I am reminded there are other industries—travel and tourism, for example—that also have very good data. The World Travel and Tourism Council (WTTC) and the United Nations World Tourism Organization (UNWTO) have done a great job presenting research numbers year after year and making them available to the public. (My thanks to Jean-Claude Baumgarten, former chairman of the WTTC who now sits on our board, for having introduced us to these great resources.) Their spirit of collaboration has been similar to ours. In fact, when SRI did the wellness tourism research, they purposely aligned with the way the travel industry defines and reports tourism. After all, it helps all of us to be comparing apples to apples.

The medical tourism sector is at a place where it, too, would benefit greatly from getting global figures together. If I had just a bit more time (and someone would be willing to write a check to cover the expenses), I would be tempted to help shepherd the research so we would all benefit from reliable figures.  

Just saying.  

One thought on “What’s on My Mind: Grrr! Lack of Reliable Data is so Frustrating”

  1. Agree wholeheartedly on lack of reliable data in the medical tourism sector. Divergent reports by established research houses such as Deloitte Health, spectacularly overs-forecasted US outbound medical travel at some 10 million patients in 2010, while McKinsey in the same month pegged the total number of international medical travelers at 65,000. Both reports were politically motivated, not data-driven, with an eye on the media, not objective research.

    Similarly, and perhaps more unsettling in the data department, is the deplorable lack of consumer access to cost and clinical outcomes data for healthcare, including the full spectrum–from high-acuity tertiary care to the simplest preventive screening.

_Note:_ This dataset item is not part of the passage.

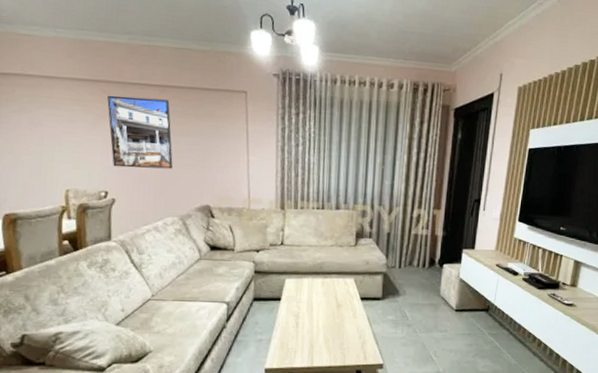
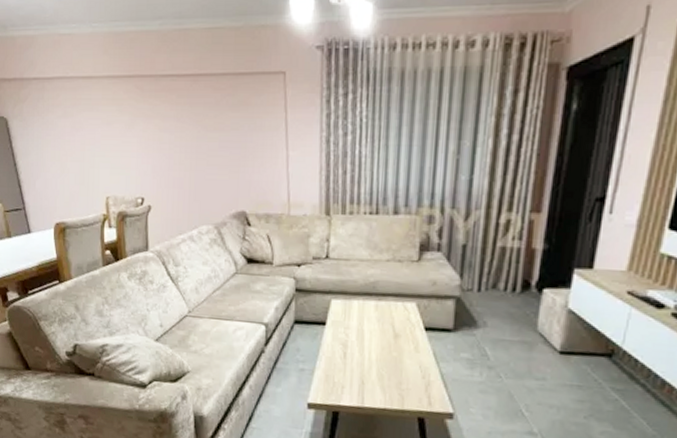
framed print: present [107,95,173,169] -> none [141,91,207,171]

Try to get a price for a simple MRI here in the US. Can’t do it. Try to learn about clinical outcomes for a hip surgery at Mayo vs. your local hospital. Nope, not available, not to healthcare consumers anyway. In an age of instant access to reliable information, the medical care industry status quo continues to keep patients in the dark, veiled in secrecy around patient protection, data privacy, and complexity-of-care hogwash. I look forward to the day when these walls come down and today’s healthcare druids become relics, artfully disrupted by technology and a good dose of healthy competition.